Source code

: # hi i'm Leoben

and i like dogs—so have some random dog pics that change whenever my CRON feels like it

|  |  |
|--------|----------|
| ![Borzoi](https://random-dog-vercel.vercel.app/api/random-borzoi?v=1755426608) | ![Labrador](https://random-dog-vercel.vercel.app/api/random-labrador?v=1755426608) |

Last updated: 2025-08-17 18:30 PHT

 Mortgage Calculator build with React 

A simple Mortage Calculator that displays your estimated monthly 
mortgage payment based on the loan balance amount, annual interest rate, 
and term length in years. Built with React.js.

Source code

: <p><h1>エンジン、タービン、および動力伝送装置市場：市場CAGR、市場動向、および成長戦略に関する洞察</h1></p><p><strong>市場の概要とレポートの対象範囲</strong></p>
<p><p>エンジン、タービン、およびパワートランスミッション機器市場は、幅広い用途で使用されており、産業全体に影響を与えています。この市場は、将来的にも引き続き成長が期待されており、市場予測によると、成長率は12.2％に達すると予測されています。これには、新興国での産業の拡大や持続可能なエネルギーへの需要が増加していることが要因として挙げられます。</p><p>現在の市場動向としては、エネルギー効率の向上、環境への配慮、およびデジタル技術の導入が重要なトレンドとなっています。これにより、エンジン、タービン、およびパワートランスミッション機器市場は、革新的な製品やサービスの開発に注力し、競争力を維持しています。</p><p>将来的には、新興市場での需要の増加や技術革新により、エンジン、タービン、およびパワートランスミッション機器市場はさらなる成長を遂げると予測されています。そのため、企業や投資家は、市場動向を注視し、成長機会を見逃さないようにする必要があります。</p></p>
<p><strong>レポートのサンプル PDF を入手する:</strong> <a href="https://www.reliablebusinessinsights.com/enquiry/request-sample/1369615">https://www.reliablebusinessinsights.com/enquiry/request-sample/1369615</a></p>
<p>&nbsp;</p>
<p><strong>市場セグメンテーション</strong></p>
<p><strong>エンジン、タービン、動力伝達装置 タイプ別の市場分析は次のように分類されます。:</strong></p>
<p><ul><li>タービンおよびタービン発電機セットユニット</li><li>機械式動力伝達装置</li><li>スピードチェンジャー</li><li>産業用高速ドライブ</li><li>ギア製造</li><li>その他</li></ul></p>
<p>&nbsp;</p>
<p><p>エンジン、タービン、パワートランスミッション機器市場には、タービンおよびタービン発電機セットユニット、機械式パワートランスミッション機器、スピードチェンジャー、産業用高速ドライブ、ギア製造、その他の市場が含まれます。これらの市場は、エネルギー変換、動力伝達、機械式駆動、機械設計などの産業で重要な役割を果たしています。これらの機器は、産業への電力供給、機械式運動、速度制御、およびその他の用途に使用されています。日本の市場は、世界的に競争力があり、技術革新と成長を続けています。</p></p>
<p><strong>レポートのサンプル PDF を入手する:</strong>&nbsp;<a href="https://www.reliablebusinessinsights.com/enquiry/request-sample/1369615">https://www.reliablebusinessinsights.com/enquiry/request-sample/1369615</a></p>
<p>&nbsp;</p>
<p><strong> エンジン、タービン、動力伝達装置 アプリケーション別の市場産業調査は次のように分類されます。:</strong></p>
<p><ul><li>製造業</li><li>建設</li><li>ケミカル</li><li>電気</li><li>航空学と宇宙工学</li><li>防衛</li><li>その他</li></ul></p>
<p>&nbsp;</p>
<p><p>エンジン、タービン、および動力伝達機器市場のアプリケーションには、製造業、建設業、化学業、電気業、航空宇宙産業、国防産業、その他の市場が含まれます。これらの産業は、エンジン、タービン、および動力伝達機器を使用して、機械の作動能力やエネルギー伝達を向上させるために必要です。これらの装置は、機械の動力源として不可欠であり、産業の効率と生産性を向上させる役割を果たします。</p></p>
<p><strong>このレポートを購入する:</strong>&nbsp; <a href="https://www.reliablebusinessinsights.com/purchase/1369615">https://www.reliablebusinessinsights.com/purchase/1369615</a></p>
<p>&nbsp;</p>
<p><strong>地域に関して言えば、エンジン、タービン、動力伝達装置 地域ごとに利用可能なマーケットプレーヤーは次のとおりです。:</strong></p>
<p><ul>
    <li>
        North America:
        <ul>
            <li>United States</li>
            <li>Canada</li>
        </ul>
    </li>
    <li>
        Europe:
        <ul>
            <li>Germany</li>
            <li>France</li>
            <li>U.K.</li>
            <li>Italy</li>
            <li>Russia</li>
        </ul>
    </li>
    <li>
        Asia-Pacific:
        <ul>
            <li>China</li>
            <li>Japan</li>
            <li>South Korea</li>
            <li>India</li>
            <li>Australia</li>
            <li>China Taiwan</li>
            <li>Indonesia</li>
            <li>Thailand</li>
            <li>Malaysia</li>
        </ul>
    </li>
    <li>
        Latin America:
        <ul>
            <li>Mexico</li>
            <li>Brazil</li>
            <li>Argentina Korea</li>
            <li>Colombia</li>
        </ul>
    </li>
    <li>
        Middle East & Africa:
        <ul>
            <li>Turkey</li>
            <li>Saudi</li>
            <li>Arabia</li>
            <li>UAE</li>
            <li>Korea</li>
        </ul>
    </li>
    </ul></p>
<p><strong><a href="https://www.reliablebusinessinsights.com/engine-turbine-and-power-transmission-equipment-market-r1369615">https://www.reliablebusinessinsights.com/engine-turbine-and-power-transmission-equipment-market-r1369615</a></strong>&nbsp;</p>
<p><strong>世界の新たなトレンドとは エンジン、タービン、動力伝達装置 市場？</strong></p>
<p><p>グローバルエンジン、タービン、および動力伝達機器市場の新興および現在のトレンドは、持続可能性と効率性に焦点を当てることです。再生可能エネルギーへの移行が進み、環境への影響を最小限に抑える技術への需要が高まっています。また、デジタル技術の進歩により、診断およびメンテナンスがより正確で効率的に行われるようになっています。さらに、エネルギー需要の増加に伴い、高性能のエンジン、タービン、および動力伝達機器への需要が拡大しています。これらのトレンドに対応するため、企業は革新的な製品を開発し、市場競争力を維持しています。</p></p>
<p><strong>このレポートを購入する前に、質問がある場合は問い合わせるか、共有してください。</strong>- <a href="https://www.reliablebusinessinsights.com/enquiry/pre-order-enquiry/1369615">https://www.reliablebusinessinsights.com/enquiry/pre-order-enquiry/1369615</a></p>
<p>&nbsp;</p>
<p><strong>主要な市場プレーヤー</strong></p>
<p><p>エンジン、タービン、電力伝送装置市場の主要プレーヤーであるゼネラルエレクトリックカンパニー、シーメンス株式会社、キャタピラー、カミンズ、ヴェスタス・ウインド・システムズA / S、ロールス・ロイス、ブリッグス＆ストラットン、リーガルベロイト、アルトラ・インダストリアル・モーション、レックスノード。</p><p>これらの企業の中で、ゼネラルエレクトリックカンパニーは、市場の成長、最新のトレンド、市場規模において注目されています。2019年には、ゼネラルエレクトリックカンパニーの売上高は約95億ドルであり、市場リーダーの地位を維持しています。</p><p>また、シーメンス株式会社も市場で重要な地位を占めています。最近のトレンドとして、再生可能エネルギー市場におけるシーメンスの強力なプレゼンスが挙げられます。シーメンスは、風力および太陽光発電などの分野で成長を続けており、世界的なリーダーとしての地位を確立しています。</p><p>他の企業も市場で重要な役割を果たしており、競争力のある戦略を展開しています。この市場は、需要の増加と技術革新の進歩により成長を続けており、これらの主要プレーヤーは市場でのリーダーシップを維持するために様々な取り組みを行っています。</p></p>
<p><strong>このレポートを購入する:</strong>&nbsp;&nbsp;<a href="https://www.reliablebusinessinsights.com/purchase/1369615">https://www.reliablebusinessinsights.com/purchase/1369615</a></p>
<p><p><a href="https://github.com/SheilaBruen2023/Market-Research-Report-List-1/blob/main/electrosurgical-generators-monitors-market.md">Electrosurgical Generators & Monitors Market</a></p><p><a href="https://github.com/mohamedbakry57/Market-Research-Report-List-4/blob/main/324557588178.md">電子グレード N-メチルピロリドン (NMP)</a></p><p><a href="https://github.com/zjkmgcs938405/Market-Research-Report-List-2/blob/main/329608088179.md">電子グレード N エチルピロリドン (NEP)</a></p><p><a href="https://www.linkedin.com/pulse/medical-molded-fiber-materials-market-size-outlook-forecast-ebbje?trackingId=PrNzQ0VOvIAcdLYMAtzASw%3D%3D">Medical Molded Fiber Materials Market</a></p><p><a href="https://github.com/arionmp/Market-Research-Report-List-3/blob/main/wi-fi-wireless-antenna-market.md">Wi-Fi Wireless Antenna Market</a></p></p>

-=-=-

* EXERCISE REQUIREMENTS
The answer is the lines above between the line holding "<li>Indonesia</li>" and the line holding "<p><strong>世界の新たなトレンドとは エンジン、タービン、動力伝達装置 市場？</strong></p>", inclusive, each written out exactly, and no others.

* TASK SOLUTION
            <li>Indonesia</li>
            <li>Thailand</li>
            <li>Malaysia</li>
        </ul>
    </li>
    <li>
        Latin America:
        <ul>
            <li>Mexico</li>
            <li>Brazil</li>
            <li>Argentina Korea</li>
            <li>Colombia</li>
        </ul>
    </li>
    <li>
        Middle East & Africa:
        <ul>
            <li>Turkey</li>
            <li>Saudi</li>
            <li>Arabia</li>
            <li>UAE</li>
            <li>Korea</li>
        </ul>
    </li>
    </ul></p>
<p><strong><a href="https://www.reliablebusinessinsights.com/engine-turbine-and-power-transmission-equipment-market-r1369615">https://www.reliablebusinessinsights.com/engine-turbine-and-power-transmission-equipment-market-r1369615</a></strong>&nbsp;</p>
<p><strong>世界の新たなトレンドとは エンジン、タービン、動力伝達装置 市場？</strong></p>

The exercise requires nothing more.